- Request -
Copy the records between the lines holding "To the nearest" and "What are all", inclusive, leaving out the pictures.

▽

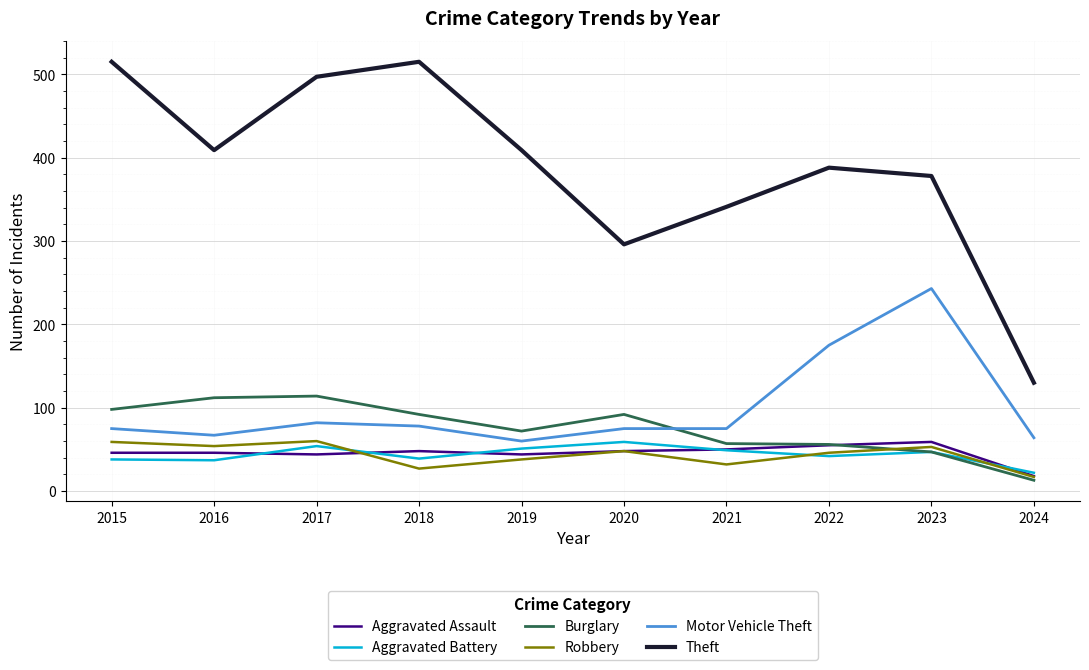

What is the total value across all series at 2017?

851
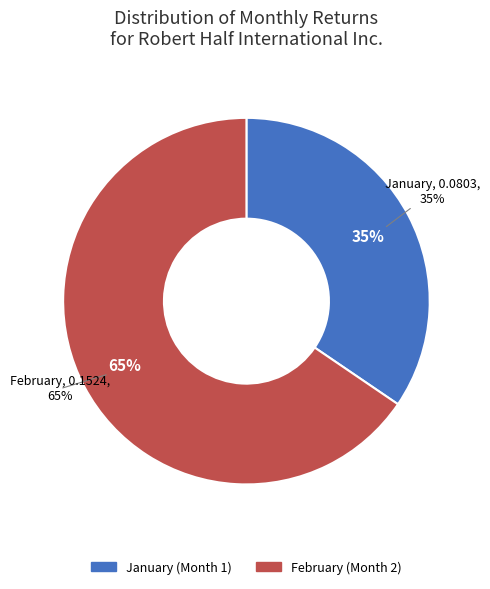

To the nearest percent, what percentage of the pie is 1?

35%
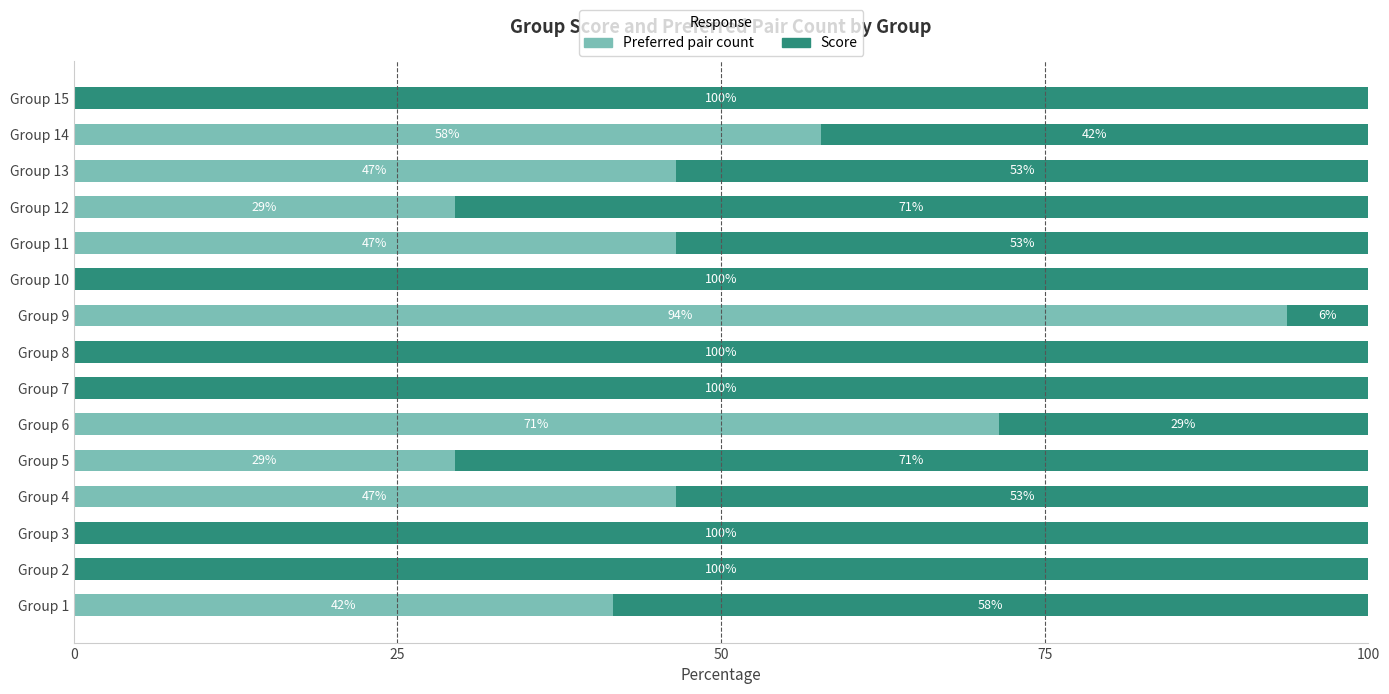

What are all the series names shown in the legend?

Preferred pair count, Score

△
▽

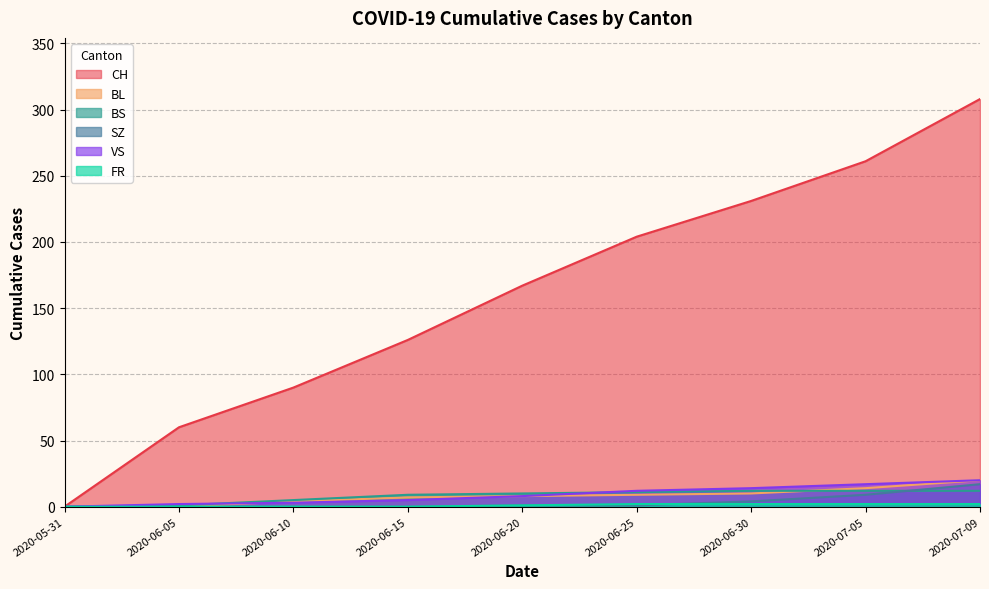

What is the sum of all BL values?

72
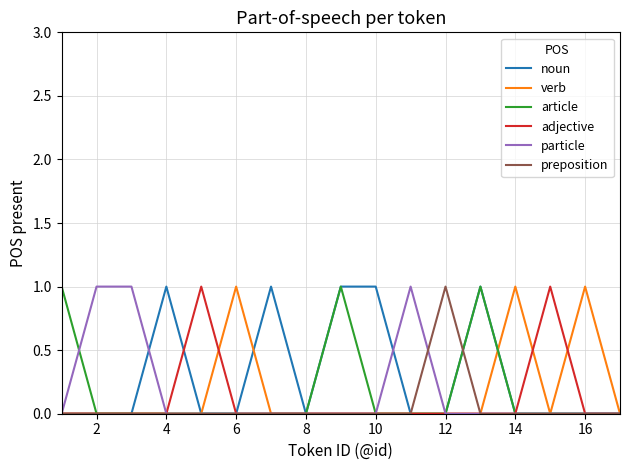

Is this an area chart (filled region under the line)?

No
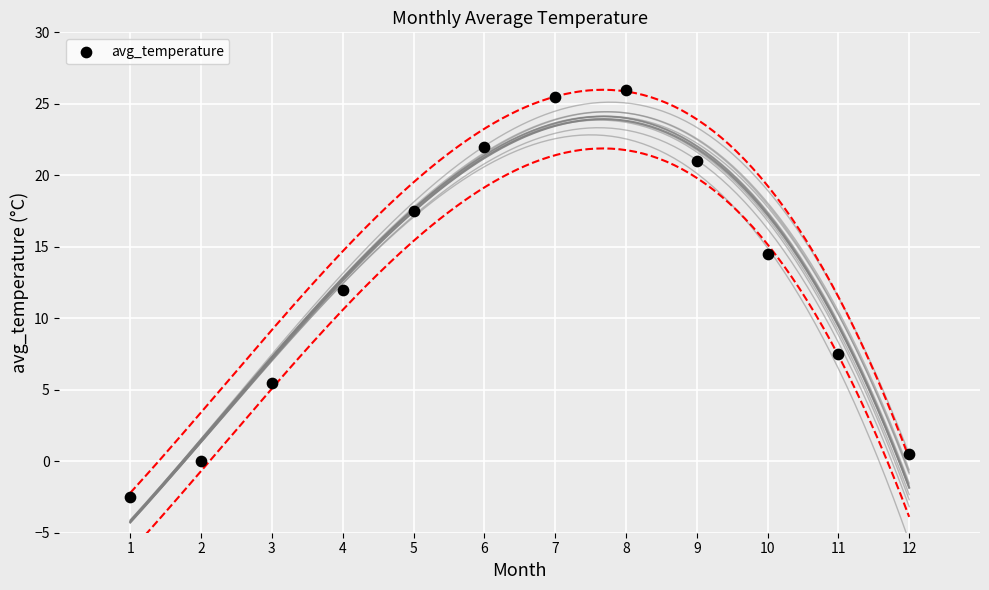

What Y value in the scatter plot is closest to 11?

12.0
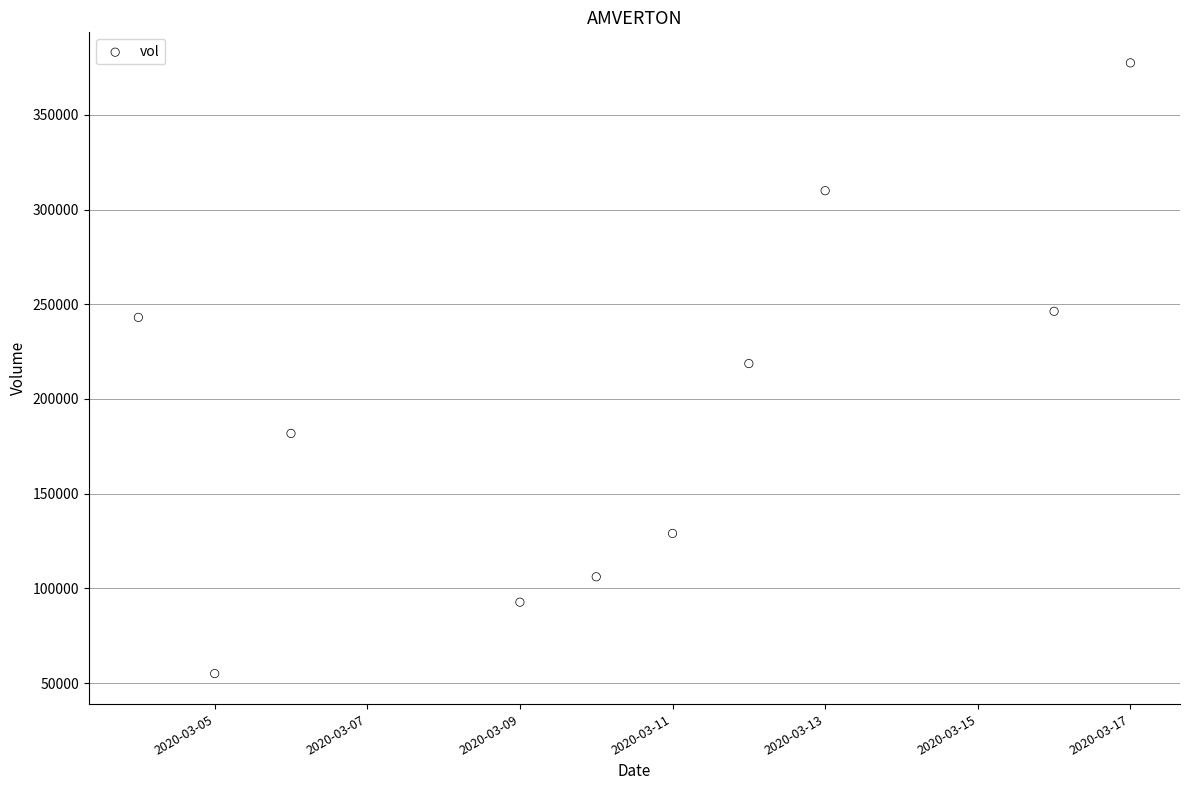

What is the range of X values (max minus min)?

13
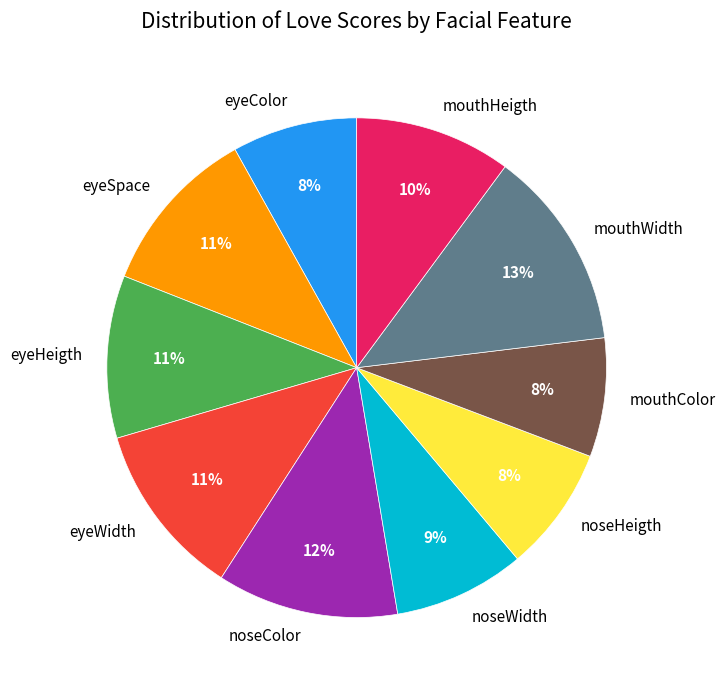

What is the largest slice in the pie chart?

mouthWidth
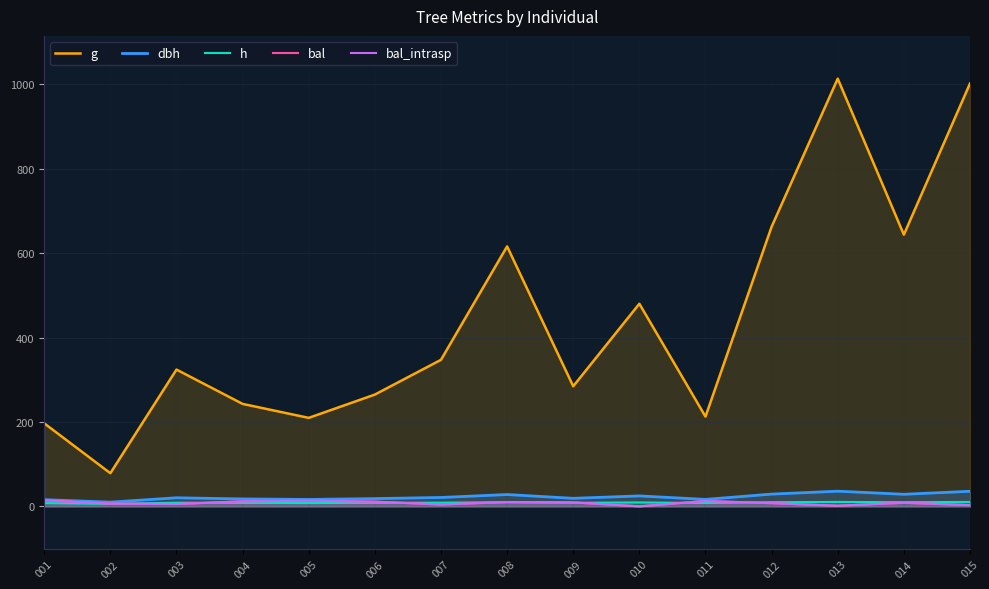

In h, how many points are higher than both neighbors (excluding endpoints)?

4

△

- Response for this exercise -
To the nearest percent, what percentage of the pie is 1?

35%

What are all the series names shown in the legend?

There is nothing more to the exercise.